Voici un épisode des luttes politiques et syndicales étudiantes. Comme pour toutes les autres mémoires et filières mnésiques, les censeurs des différents « mandats », en réalité il n’y en a qu’un seul depuis 1962, ont adopté une culture du détergent et de l’effacement. Il est bon de rappeler cette université où brillait l’engagement des étudiants. Cette histoire, j’en ai été un témoin et un acteur. Cette culture syndicale, militante et de l’engagement, m’a accompagné et m’accompagne dans ma vigilance citoyenne, je la consolide tous les jours, je la fortifie à l’aune des présences actives, solidaires, intelligentes, des blogueurs, des militants pour les libertés démocratiques, des acteurs pour la reconnaissance du plurilinguisme au Pays, des défenseurs d’un projet culturel ouvert, innovant, résilient, inclusif qui respecte la création et les artistes. L’Ecole des Beaux-Arts d’Alger, dans son histoire de proximité avec les architectes, a produit des luttes syndicales mémorables, avec des leaders étudiants époustouflants. Dans son autonomie de destin, les travailleurs, les étudiants et certains enseignants ont continué à porter le « fer » contre ceux qui avaient la volonté d’administrer l’art et la culture.
Il y a 40 ans, une expérience de lutte syndicale à l’université d’Alger : la grève des étudiants du département de psychologie d’Alger (17 avril-14 juin 1977)

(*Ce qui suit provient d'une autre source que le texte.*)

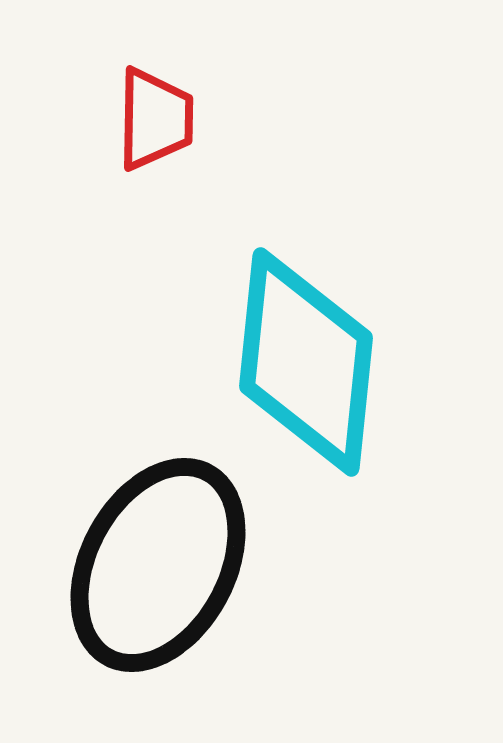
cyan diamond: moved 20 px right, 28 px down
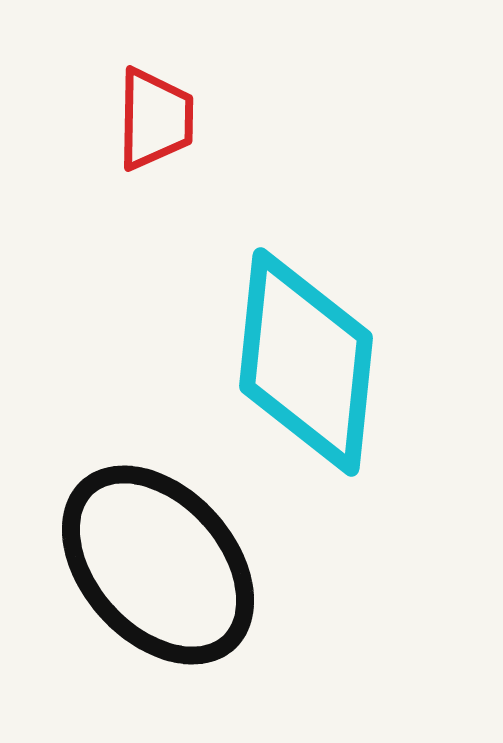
black ellipse: rotated 70 degrees counterclockwise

En 1976-1977, vingt-huit grèves affectent l’université algérienne. L’idée d’un cadre de lutte autonome des étudiants fait son chemin, elle est débattue lors des actions de grèves. Elle est évoquée dans quelques plateformes et résolutions. Le syndicat étudiant vise la défense des intérêts matériels et moraux des étudiants et les libertés démocratiques du droit à l’expression et à l’organisation. Les premiers embryons d’un mouvement structuré se mettent en place. Chaque grève décide de son programme d’action et définit sa structure de lutte en fonction de l’état de mobilisation des étudiants et de la tradition syndicale en vigueur dans l’institut ou l’université.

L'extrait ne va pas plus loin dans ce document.